Landry, who grew up in Somerville and graduated from the Somerville School, agreed with Potter and said, “Of the seven [students] I graduated with, four don’t have their high school diplomas.”
Potter’s proposed day treatment program would serve K-6th grade students who have been diagnosed with autism or who have other physical or behavioral needs that cannot be met within the district. These students are currently sent out of the district for services, but Potter’s plan would be to keep them within RSU 12 by serving them at the Somerville School.
Somerville would receive tuition from RSU 12 students in the day treatment program, while simultaneously saving considerable money in transportation costs, as it would no longer have to send its own students out of district.

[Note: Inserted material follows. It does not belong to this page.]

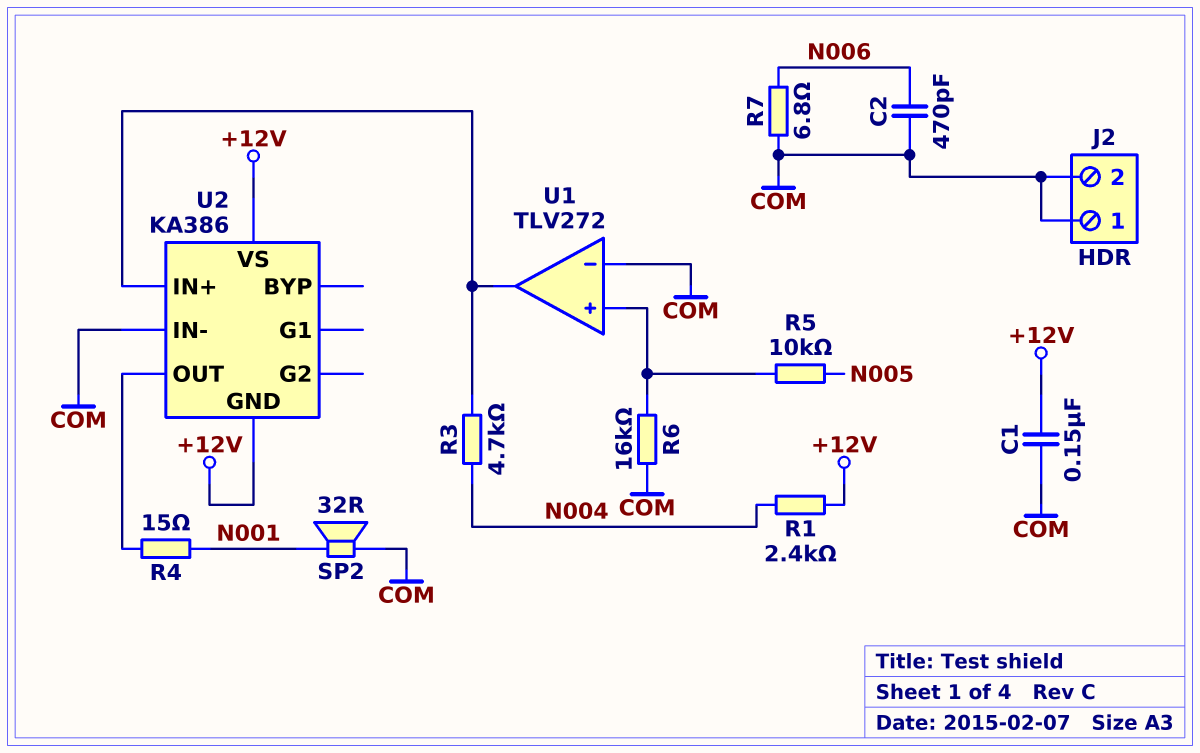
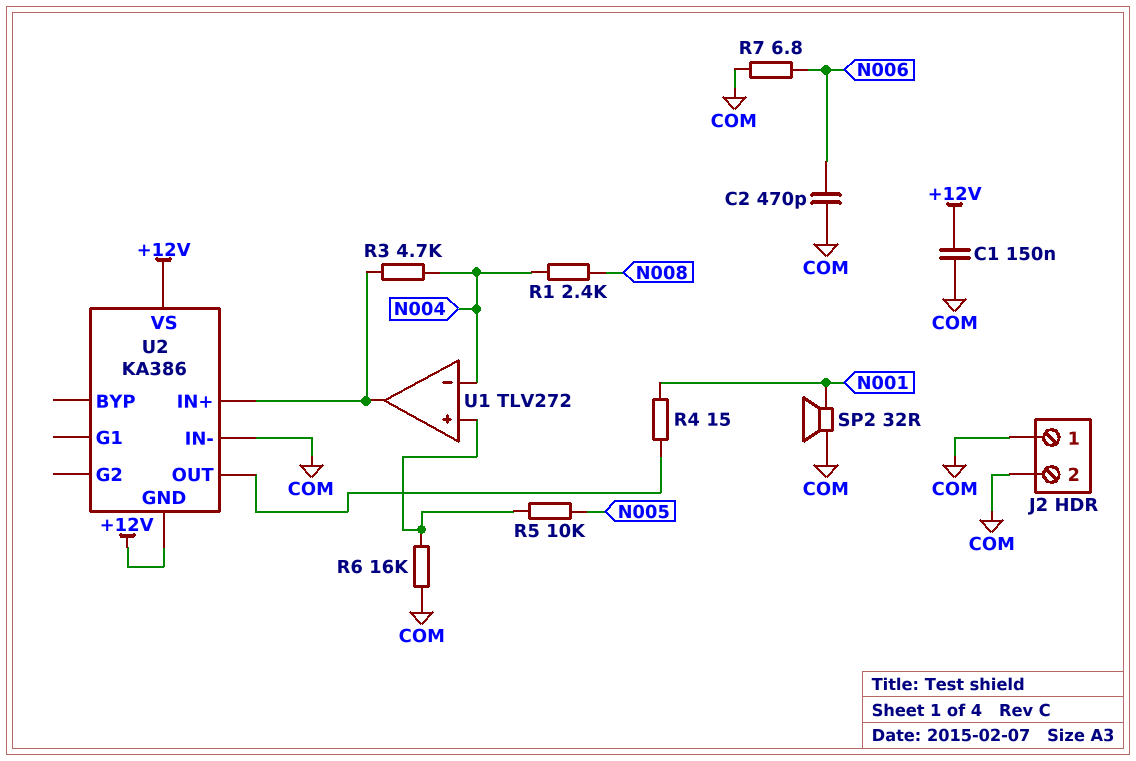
R1: 2.4k (+12V, N004) -> 2.4k (N004, N008)
U1 pin in-: COM -> N004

According to Potter, this proposal would help save hundreds of thousands of dollars, and make the school’s facility viable into the future.
Landry volunteered that the school board would probably be looking at a lot of possibilities and, “It’s not like the school door’s gonna be padlocked on Sept. 1.”
RSU 12 finance committee chair Jerry Nault said, “From the RSU’s perspective, having a facility like this is a blessing. We will exhaust all possibilities. Decisions will not be made lightly. We haven’t ordered the padlocks, they’re nowhere on the horizon.”